Exercise prompt:
Please copy the part of the titration problem starting at "1.921 g of the" and ending at "325ml of HCl is titrated?", keeping it identical to the text.

Question

1.921 g of the weak base trimethylamine, (CH₃)₃N (MW = 59.11g/mol) (K_b = 6.3 x 10^-5), is diluted in water to give 50.0 mL of solution. This solution is titrated with 0.10 M HCl. (assume all solutions at 25⁰C)

(a) What is the pH of the original amine solution?

(b) What is the pH of the solution after 162.5 ml of HCl is titrated?

(c) What is the pH after 325ml of HCl is titrated?

Answer 1

concentration of base=(1.921 g /59.11g/mol)/0.050L=0.0324mol//0.050L=0.6499M

B + H2O <--> BH^+1 + OH^-1
Kb = [BH+][OH-]/[B]
[BH+] = [OH-]=x
K_b = 6.3 x 10^-5 =x2/0.6499

solving for x

x=6.39x10^-3

pOH=-log(6.39x10^-3)=2.19

pH=14-2.19=11.8= pH of the original amine solution

b,no of moles of HCl=0.10molx0.1625L=0.01625mol

no of moles of base=0.0324mol

0.01625mol of HCl reacts with 0.01625mol of base gives0.01625mol of BH+

remaining base=0.0324mol-0.01625mol=0.01615mol

new concentration of BH+ =0.01625mol /0.2125L=0.076M

concentration of base in new volume=0.01615mol//0.2125L=0.076M

pOH=pKb+log(0.076M/0.076M)

pOH=4.20+0

pH=14-4.20=9.79

c,no of moles of HCl=0.10molx0.325L=0.0325mol

no of moles of base=0.03249mol

all the base is reacts with the acid

so BH+=0.0325mol/0.375L=0.086M

acid dissociation constant,ka=kw/kb=1x10^-14/ 6.3 x 10^-5 =1.58x10^-10

ka=x2/0.086M-x=1.58x10^-10

solving for x

x=0.00000367=[BH+]

pH=5.43

Data under study:
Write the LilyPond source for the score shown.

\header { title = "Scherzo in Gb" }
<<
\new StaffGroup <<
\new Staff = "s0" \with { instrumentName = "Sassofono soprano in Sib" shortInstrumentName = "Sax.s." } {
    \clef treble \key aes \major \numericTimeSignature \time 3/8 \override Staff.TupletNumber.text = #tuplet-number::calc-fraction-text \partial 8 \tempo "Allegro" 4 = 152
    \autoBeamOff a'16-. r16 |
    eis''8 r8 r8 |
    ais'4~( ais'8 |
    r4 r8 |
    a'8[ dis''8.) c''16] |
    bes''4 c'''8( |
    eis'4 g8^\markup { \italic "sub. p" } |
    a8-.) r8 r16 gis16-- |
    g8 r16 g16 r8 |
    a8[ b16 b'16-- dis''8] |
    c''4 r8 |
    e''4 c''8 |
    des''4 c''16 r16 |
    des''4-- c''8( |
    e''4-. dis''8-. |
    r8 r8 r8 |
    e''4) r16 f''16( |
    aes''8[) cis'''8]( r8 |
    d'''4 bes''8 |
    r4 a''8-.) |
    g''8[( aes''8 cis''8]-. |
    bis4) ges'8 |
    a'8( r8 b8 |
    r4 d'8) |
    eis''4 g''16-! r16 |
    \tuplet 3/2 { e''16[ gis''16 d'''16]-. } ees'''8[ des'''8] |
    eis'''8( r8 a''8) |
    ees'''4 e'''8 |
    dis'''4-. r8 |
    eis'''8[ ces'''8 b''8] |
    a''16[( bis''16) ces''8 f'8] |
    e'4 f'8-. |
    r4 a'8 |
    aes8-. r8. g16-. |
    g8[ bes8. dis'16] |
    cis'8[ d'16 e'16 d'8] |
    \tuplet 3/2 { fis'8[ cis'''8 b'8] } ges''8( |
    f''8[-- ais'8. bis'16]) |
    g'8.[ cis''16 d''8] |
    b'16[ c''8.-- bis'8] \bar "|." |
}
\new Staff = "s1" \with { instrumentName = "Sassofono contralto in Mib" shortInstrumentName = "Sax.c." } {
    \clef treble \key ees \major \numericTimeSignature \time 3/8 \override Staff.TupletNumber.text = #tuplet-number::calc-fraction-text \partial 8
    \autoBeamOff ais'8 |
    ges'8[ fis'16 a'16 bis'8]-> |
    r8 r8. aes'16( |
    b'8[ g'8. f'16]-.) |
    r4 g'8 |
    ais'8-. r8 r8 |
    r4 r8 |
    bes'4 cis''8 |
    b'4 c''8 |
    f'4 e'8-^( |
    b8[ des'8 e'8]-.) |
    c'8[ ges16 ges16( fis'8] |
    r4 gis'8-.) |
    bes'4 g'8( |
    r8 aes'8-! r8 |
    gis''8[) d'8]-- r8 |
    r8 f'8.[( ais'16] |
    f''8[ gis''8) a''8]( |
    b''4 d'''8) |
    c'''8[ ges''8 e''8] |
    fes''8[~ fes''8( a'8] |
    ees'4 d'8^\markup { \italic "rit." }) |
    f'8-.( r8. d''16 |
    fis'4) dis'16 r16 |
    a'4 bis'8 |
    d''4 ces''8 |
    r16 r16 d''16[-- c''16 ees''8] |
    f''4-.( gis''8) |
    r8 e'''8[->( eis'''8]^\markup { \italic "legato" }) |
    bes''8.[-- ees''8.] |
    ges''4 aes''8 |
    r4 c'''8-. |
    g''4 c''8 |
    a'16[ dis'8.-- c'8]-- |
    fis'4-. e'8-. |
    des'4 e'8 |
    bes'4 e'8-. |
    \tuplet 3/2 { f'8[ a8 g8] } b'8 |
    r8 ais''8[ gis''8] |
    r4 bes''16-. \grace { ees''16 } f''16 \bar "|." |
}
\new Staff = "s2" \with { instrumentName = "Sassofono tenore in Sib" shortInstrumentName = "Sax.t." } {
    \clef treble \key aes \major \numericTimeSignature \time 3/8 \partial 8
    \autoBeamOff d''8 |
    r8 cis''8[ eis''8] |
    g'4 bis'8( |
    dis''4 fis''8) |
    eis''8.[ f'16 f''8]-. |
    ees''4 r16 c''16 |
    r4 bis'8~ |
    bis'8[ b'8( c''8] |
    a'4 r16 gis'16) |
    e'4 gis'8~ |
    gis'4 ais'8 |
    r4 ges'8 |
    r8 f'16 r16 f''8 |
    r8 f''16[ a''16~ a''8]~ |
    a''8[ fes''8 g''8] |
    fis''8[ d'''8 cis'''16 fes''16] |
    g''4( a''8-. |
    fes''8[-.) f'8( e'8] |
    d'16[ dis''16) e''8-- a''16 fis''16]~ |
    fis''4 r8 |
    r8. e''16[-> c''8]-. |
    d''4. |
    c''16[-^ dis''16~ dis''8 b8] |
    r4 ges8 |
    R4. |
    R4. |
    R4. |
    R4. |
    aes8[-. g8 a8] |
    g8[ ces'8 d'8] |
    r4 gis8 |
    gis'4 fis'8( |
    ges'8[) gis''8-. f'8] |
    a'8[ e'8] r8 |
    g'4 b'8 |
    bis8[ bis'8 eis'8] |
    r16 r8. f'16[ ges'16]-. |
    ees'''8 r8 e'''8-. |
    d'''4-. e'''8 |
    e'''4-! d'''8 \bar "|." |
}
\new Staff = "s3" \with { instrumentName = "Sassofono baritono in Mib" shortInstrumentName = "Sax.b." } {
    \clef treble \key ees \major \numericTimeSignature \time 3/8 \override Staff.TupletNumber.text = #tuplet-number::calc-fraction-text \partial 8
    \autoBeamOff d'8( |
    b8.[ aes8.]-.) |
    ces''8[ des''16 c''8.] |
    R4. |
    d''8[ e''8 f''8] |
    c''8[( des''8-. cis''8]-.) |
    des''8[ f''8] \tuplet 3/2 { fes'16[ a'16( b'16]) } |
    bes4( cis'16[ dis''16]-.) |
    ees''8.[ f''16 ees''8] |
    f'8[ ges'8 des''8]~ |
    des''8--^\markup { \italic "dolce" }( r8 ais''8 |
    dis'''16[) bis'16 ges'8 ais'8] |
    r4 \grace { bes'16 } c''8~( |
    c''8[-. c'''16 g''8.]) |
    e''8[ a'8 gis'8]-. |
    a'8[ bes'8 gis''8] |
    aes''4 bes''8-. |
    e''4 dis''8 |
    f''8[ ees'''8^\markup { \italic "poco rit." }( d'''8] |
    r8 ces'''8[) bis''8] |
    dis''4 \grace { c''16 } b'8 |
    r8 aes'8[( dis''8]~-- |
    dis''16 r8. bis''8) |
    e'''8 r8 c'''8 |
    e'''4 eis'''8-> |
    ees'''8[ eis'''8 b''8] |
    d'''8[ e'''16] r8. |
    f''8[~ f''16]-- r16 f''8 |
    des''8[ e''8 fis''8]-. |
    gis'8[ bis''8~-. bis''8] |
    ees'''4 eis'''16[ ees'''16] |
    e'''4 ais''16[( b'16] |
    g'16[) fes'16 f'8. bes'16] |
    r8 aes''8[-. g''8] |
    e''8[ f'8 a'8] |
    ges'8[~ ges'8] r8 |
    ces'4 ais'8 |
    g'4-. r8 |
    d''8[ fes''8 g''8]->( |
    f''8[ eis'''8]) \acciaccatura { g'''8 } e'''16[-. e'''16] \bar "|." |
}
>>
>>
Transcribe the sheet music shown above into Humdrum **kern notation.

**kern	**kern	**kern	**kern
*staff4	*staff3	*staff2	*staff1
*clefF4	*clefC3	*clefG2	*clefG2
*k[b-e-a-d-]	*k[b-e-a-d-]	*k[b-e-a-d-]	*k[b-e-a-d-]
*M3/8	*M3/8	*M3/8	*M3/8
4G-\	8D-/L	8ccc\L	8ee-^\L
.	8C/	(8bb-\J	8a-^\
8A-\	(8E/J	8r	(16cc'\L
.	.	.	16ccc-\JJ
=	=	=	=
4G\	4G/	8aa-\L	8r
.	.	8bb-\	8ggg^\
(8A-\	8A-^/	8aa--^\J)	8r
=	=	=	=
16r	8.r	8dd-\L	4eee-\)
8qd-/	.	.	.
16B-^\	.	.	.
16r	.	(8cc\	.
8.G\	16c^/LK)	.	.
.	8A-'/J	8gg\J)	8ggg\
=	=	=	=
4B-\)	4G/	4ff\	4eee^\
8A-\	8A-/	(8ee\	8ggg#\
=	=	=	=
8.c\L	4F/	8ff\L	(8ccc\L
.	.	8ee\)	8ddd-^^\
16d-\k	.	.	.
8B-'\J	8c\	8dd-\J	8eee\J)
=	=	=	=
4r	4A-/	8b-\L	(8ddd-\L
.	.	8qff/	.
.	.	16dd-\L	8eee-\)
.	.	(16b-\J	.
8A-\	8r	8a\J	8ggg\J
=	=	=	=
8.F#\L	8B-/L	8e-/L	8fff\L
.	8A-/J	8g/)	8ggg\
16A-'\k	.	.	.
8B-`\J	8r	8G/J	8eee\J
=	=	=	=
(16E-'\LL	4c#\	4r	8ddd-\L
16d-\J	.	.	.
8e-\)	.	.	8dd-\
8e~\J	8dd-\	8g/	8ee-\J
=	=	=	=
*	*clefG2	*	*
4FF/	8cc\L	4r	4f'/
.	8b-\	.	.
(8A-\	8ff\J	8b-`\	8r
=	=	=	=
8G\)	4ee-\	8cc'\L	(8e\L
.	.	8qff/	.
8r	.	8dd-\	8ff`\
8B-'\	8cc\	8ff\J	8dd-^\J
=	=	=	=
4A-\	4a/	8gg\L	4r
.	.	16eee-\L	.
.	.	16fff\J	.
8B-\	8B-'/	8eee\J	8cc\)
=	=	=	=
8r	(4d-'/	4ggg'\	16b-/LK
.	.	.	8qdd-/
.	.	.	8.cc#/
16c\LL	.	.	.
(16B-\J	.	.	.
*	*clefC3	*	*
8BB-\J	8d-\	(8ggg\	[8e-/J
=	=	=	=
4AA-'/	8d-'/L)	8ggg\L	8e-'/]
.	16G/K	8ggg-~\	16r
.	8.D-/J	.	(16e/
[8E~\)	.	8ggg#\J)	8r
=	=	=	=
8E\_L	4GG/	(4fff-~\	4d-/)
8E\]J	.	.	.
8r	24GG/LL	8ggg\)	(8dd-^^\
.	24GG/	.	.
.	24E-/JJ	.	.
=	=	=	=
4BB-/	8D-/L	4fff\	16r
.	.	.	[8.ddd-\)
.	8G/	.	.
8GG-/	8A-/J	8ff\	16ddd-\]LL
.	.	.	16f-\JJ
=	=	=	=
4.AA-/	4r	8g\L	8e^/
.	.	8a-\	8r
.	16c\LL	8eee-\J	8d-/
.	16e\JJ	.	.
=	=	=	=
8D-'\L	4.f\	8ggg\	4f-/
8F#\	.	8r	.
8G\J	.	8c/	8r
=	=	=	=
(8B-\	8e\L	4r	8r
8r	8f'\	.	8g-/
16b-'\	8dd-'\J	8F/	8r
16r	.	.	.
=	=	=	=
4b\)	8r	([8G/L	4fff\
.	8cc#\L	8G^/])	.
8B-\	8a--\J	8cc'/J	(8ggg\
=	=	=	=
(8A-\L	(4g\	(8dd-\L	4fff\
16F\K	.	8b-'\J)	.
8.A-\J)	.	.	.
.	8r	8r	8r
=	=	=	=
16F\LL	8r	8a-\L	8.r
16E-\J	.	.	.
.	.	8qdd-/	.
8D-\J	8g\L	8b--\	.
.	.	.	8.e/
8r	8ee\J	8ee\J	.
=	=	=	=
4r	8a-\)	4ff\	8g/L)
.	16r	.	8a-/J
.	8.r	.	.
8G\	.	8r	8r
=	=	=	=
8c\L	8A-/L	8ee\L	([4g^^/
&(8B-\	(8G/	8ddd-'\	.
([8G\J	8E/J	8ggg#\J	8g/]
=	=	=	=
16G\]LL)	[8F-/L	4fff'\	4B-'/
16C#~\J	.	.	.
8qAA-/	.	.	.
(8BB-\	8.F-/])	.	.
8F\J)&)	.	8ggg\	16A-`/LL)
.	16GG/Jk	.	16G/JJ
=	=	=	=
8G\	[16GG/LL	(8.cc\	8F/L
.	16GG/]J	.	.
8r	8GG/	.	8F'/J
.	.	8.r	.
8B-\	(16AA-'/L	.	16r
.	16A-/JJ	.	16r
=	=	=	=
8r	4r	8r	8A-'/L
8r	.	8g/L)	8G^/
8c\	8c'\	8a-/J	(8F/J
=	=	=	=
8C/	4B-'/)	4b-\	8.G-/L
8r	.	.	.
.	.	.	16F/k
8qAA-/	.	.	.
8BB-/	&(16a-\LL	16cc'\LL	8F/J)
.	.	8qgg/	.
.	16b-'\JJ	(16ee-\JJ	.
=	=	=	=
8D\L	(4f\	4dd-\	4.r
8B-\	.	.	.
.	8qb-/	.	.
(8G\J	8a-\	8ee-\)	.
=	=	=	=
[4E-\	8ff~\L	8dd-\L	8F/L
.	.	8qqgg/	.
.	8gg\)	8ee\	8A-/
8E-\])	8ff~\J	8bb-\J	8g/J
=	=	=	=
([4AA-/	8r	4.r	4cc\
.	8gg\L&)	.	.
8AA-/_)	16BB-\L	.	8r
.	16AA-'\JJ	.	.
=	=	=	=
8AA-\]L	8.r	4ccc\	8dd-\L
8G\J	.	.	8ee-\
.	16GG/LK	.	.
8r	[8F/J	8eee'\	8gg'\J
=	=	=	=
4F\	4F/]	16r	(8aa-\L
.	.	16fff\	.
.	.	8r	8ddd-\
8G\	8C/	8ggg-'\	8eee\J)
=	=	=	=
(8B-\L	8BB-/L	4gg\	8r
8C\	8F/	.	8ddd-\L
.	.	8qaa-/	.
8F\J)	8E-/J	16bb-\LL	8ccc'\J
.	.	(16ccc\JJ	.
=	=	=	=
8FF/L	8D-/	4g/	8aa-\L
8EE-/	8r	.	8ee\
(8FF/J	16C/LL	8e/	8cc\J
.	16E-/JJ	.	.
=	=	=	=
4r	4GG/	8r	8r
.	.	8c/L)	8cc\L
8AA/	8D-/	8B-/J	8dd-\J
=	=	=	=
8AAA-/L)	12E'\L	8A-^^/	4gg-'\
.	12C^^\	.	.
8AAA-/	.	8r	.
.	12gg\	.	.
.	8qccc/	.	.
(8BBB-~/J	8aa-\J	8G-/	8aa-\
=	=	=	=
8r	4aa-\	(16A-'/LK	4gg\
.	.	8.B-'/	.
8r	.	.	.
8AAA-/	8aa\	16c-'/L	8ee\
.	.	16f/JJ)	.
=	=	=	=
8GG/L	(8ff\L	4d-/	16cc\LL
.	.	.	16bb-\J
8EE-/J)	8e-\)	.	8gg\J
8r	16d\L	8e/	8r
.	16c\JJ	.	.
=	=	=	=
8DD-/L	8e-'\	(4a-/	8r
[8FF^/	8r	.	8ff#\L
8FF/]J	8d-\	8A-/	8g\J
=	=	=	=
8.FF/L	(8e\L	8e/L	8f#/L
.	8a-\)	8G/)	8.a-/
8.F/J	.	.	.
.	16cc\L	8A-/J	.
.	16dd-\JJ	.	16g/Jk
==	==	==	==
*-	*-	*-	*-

Answer for this exercise:
1.921 g of the weak base trimethylamine, (CH₃)₃N (MW = 59.11g/mol) (K_b = 6.3 x 10^-5), is diluted in water to give 50.0 mL of solution. This solution is titrated with 0.10 M HCl. (assume all solutions at 25⁰C)

(a) What is the pH of the original amine solution?

(b) What is the pH of the solution after 162.5 ml of HCl is titrated?

(c) What is the pH after 325ml of HCl is titrated?